Susan Sarandon
Actress, activist
Born: October, 4, 1946, in New York City
Grew up in: Raritan Township, New Jersey
New Jersey Hall of Fame, Class of 2010: Arts & Entertainment

Through a wide variety of roles over a five-decade career, Susan Sarandon has proven to be one of Hollywood’s most popular and enduring marquee names.

Born Susan Abigail Tomalin in the Jackson Heights neighborhood of Queens, New York, Sarandon moved with her family when she was 4 years old to Raritan (now Edison) Township. Her father was an advertising executive, TV producer, and a one-time nightclub singer; her mother was a homemaker. The oldest of nine children, Sarandon attended Edison High School, where she got her first taste of acting in school plays. After graduation, she enrolled in Catholic University in Washington, D.C., earning a B.A degree in drama.

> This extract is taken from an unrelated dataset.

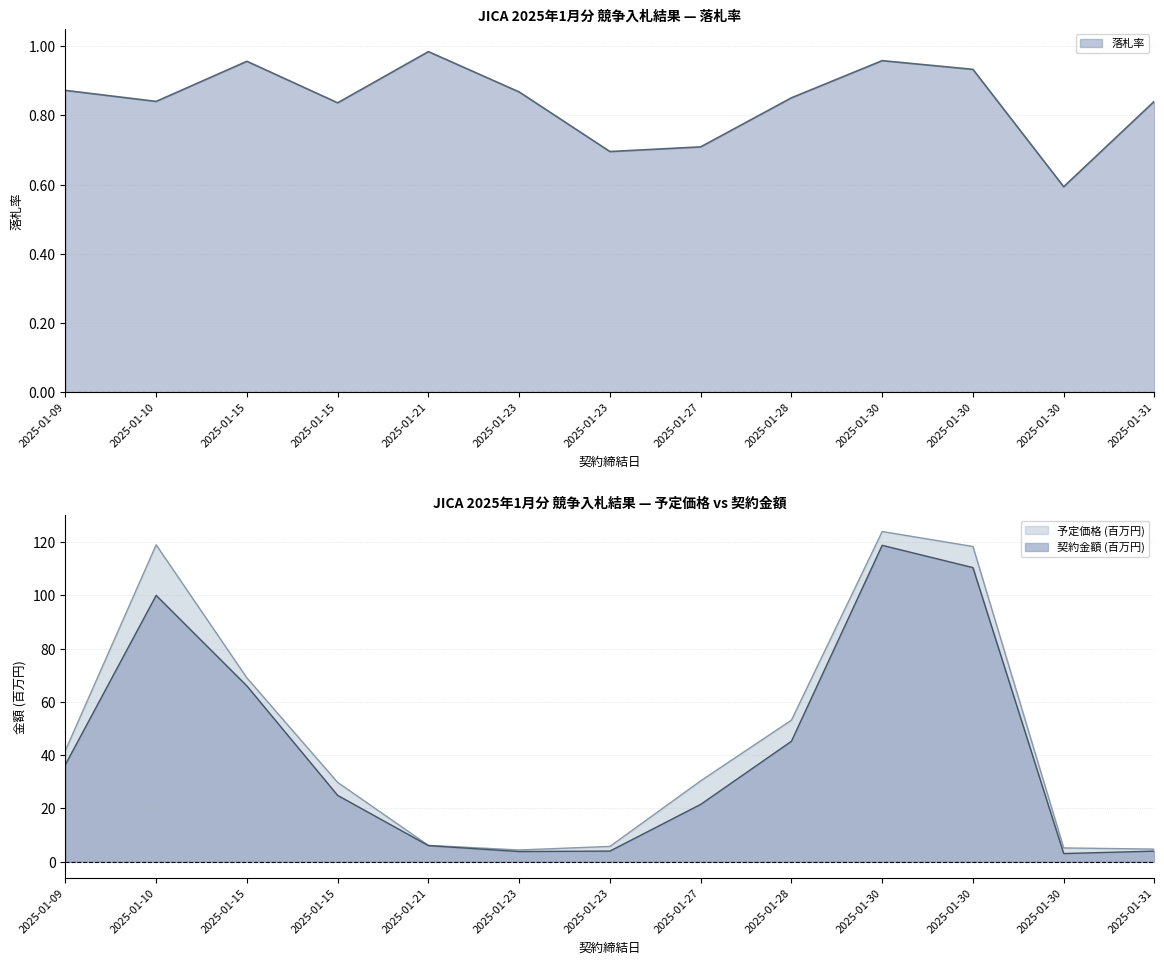

At which category does the chart reach its peak across all series?

2025-01-30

By 1968, the aspiring actress had married follow Catholic University grad Chris Sarandon. They worked together at a regional theater in Virginia before moving to New York. In 1970, Sarandon landed her debut film role as the ill-fated runaway in the drama “Joe.”  In the ensuing years, she had roles in the TV soap operas “A World Apart” and “Search for Tomorrow.”

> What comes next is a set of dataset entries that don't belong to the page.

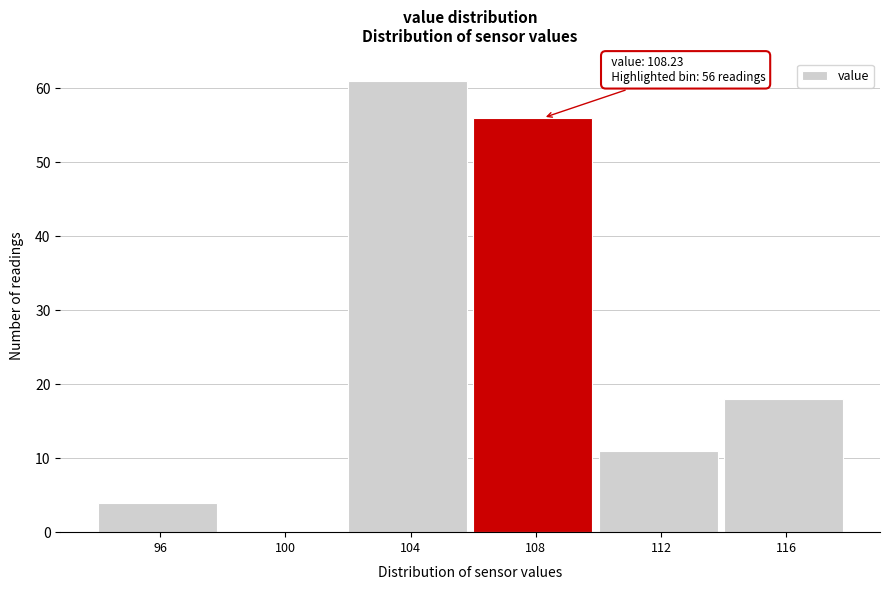

Reading left to right, extract all data points from this chart.

96=4	100=0	104=61	108=56	112=11	116=18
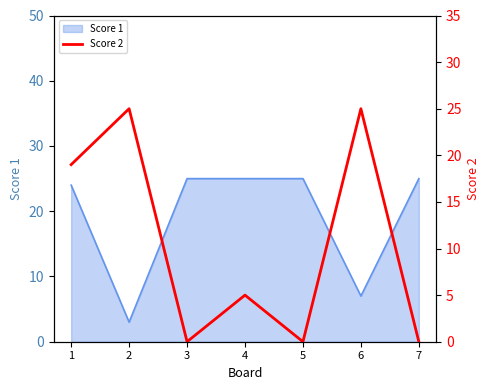

True or false: Score 1 has a value of 24 at 1.

True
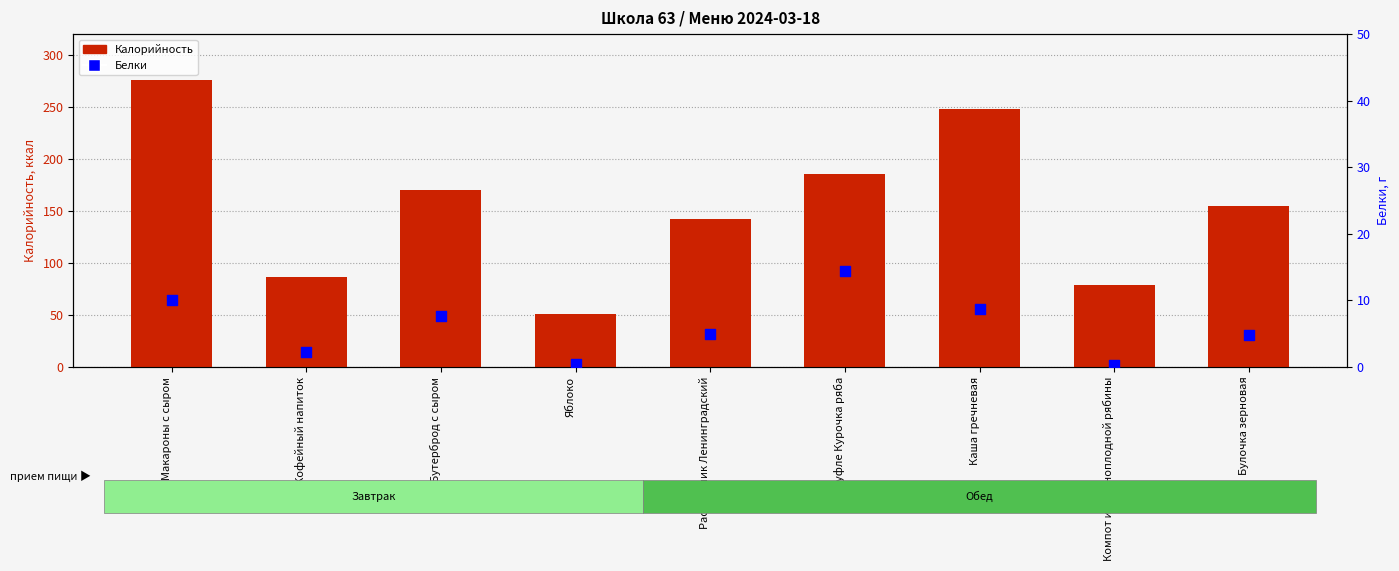

Which series has the largest total across all categories?

Калорийность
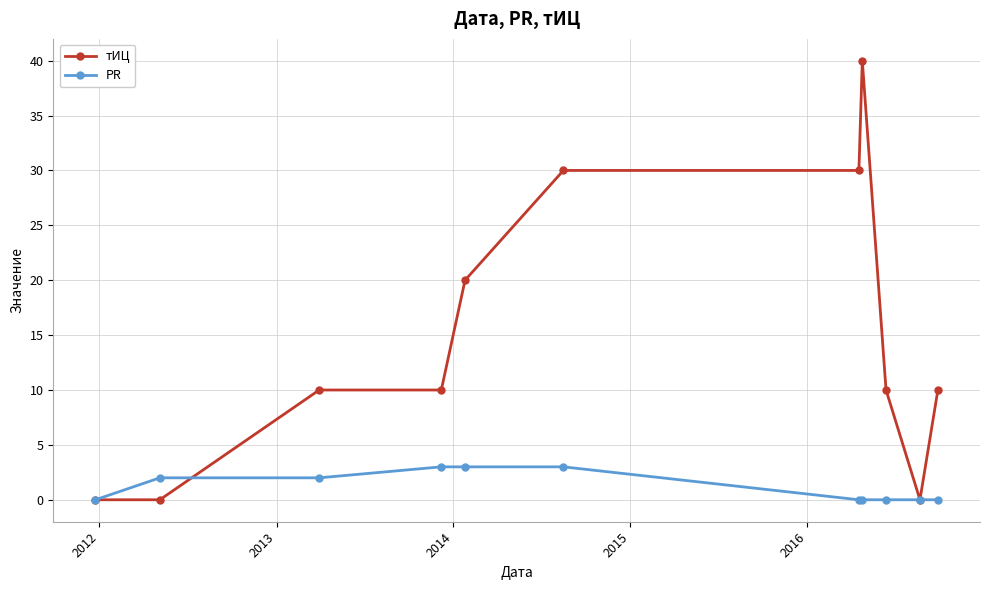

Which series has the largest range (max minus min)?

тИЦ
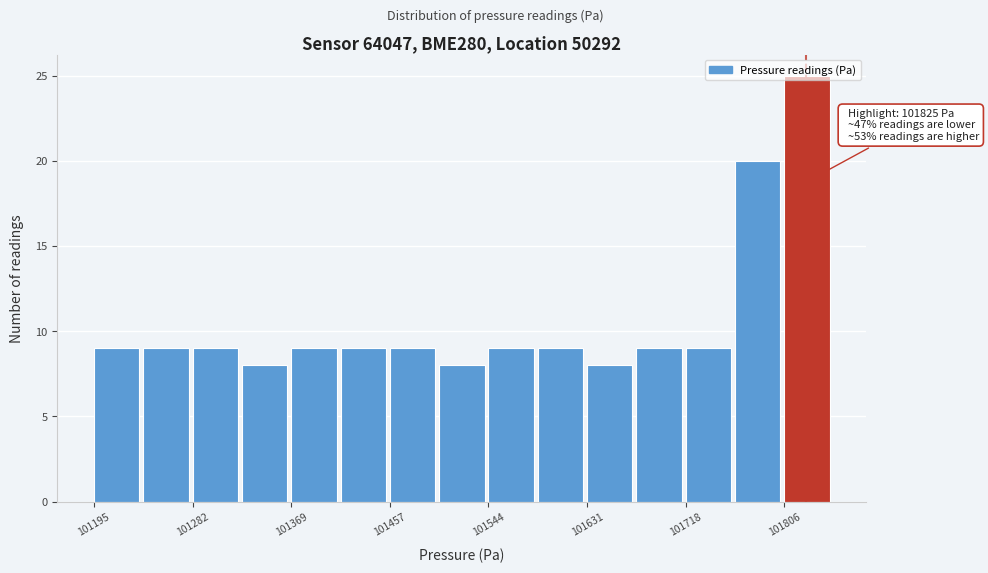

Over which range of the x-axis is the bar tallest?

101810 to 101850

Sarandon was back on the big screen in 1974 in the comedy “The Front Page” (holding her own with stars with Jack Lemmon and Walter Matthau). The following year she had a key role in the cult classic “The Rocky Horror Picture Show,” and scored her first starring role (opposite Robert Redford) in “The Great Waldo Pepper.” In 1980, she received the first of her five Academy Award nominations as the world-weary casino waitress in the New Jersey-based film “Atlantic City.” Later in the decade, she starred in “The Witches of Eastwick” (with fellow future New Jersey Hall of Fame inductee Jack Nicholson) and the hugely popular “Bull Durham.”

In the 1990s, Sarandon was an Oscars favorite. She earned her second Oscar nomination for “Thelma & Louise,” an occasionally comic, but mostly tragic 1991 road movie, with Sarandon impeccably paired with co-star Geena Davis. Next up were the drama “Lorenzo’s Oil” (1992) and the legal thriller “The Client” (1994); Sarandon was Oscar-nominated for both. Finally, Sarandon won her best actress award as the passionate and persistent Sister Helen Prejean in the powerful 1995 prison drama “Dead Man Walking.”

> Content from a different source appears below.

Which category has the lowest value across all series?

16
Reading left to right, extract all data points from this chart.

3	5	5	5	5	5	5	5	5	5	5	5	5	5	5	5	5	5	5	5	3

Sarandon remained busy in her fourth Hollywood decade, with starring roles in films such as “White Palace” (2000); “The Banger Sisters” (2002); “Igby Goes Down” (2002); “Bernard and Doris” (2007); and “The Lovely Bones” (2009). She also narrated numerous documentary films, often dealing with social and political issues. Additionally, she was an activist off the screen, speaking out for many progressive and left-wing causes.

In addition to her Oscar plaudits, Sarandon has received multiple nominations for the Golden Globe Awards, the Emmy Awards, and the Screen Actors Guild Awards. In 2009, she received a Lifetime Achievement Award at the Stockholm International Film Festival.